Forex reserves, BoP to come under pressureWhile remittance income grew by 3.2 percent (to Rs171.8 billion) in the first quarter of the current fiscal year, imports jumped 69.1 percent to Rs220.7 billion
Lethal combination of deceleration in remittance income and hike in imports is likely to exert pressure on the country’s foreign exchange reserves and balance of payments, a latest quarterly report of the Nepal Rastra Bank, the central bank, says.
Remittance income grew by 3.2 percent (to Rs171.8 billion) in the first quarter of the current fiscal year. In the same period last fiscal year, remittance income growth rate stood at 24 percent.
Although remittance growth rate improved to 7.8 percent in the first four months of the current fiscal year, it is still way below 19.4 percent recorded in the same period a year ago.
Money sent home by Nepalis working abroad has largely been fuelling consumption in the country. Since Nepal produces limited goods, it has to rely on imports to meet consumption needs of people.
Until now greater inflow of remittance was continuously replenishing the foreign exchange reserves, providing much needed foreign currency to finance imports.
“But the deceleration in remittance income is expected to exert pressure on the external sector, particularly foreign exchange reserves and balance of payments, as imports have continued to rise,” says the first quarter review of the monetary policy conducted for the first time by the NRB.
Imports jumped 69.1 percent to Rs220.7 billion in the first quarter of this fiscal year. The trend further worsened in the fourth month of the fiscal year, when imports surged by a whopping 87.4 percent to Rs301.7 billion.
One of the reasons for significant jump in imports this year is trade blockade imposed by India last year which triggered unnatural fall in imports.
So, a low base of imports in the last fiscal year and normalisation in consumption after the end of the trade embargo have caused import figure to swell this year, NRB officials said.
While imports have leapfrogged, exports have been going up at a slower pace. In the first four months of the current fiscal year, for instance, exports went up by 17 percent to Rs24.5 billion, widening trade deficit to Rs277.1 billion.
The widening trade gap did hit current account in the first quarter of this fiscal year, recording a deficit of Rs2 billion. But recovery was made by the end of the fourth month of the current fiscal year when current account posted a surplus of Rs1.9 billion.

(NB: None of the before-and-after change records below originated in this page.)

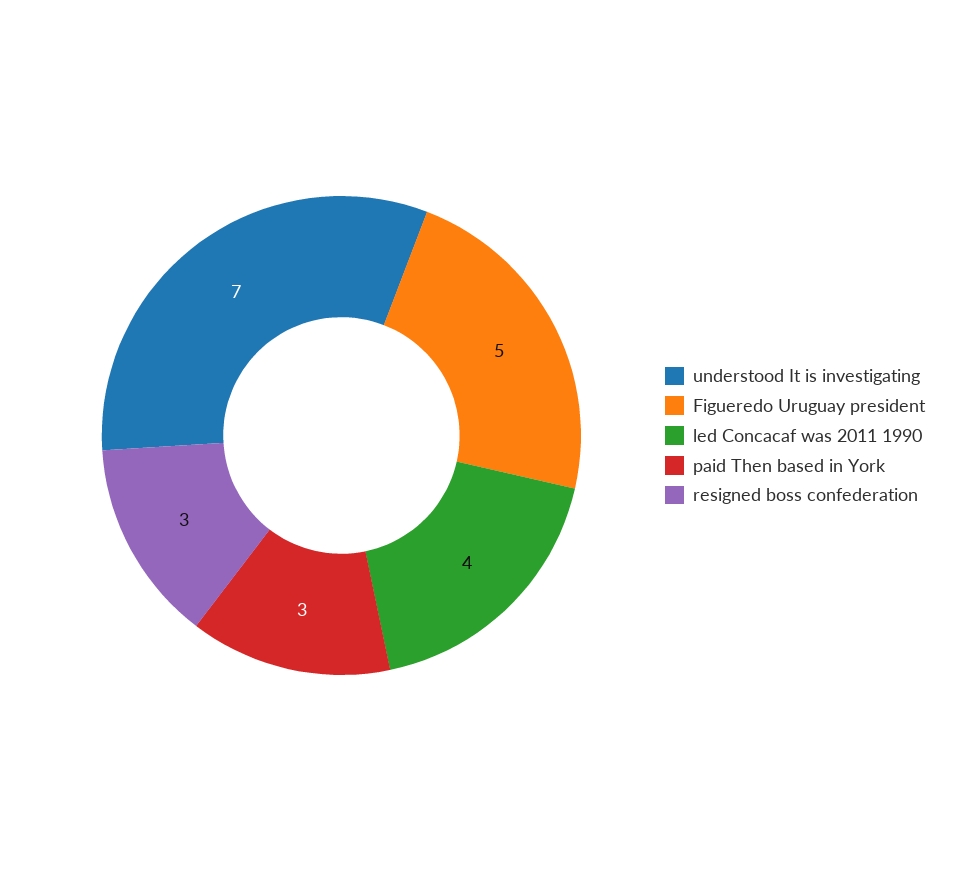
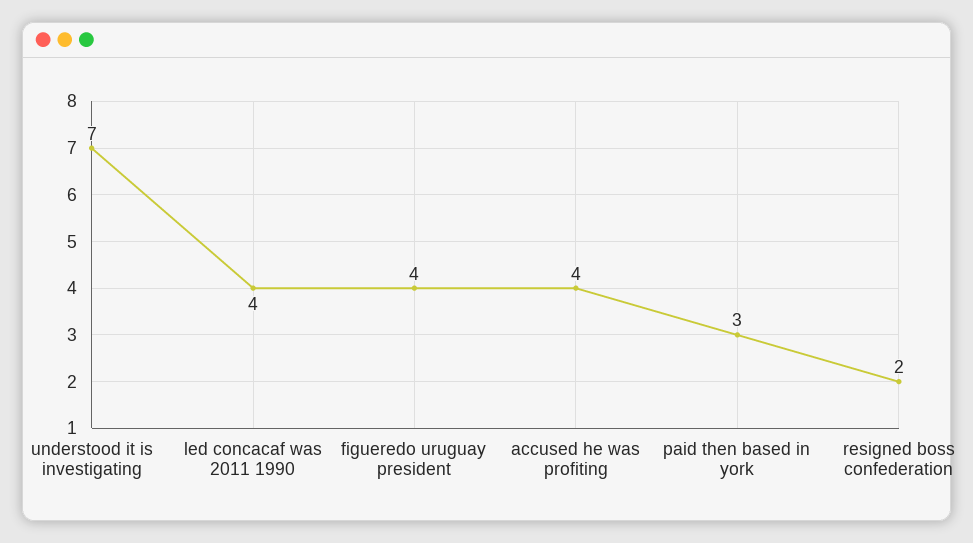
  {
    "understood It is investigating": 7,
-   "Figueredo Uruguay president": 5,
+   "Figueredo Uruguay president": 4,
    "led Concacaf was 2011 1990": 4,
    "paid Then based in York": 3,
-   "resigned boss confederation": 3
+   "resigned boss confederation": 2,
+   "accused he was profiting": 4
  }

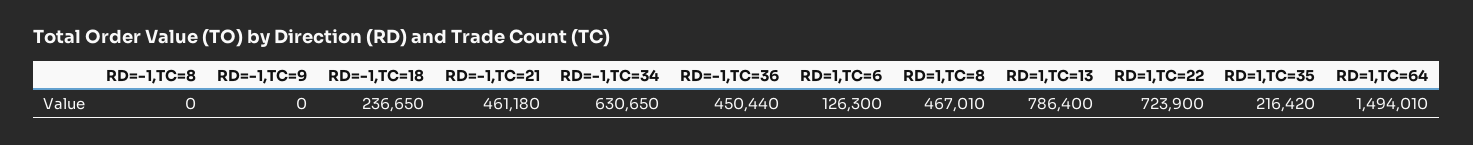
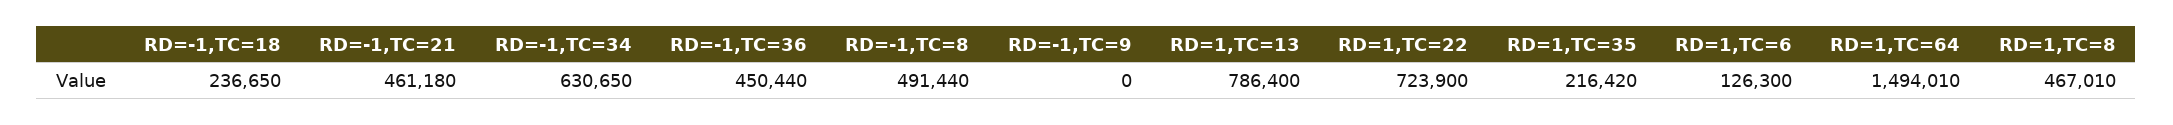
  {
-   "RD=-1,TC=8": 0,
+   "RD=-1,TC=8": 491440,
    "RD=-1,TC=9": 0,
    "RD=-1,TC=18": 236650,
    "RD=-1,TC=21": 461180,
    "RD=-1,TC=34": 630650,
    "RD=-1,TC=36": 450440,
    "RD=1,TC=6": 126300,
    "RD=1,TC=8": 467010,
    "RD=1,TC=13": 786400,
    "RD=1,TC=22": 723900,
    "RD=1,TC=35": 216420,
    "RD=1,TC=64": 1494010
  }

The balance of payments, on the other hand, has remained in the positive territory since the third month of the current fiscal year, while gross foreign exchange reserves grew by 1.6 percent to $9.9 billion in the first four months of the current fiscal year.
“Since macroeconomic indicators appear mixed, the trend needs to be watched carefully in the coming days,” says the NRB report.
Also, what is worrying, as per the report, is the government’s inability to increase spending.
The government has not been able to increase spending, especially capital spending, in a desired manner despite rapid hike in revenue, says the NRB report. As a result, treasury surplus stood at Rs196.6 billion at the end of first three months of the current fiscal year, adds the report.
“As funds are locked up in state coffers, the level of excess liquidity in the banking sector has drastically come down,” the report says. “So, the future direction of public finance will affect direction of monetary policy.”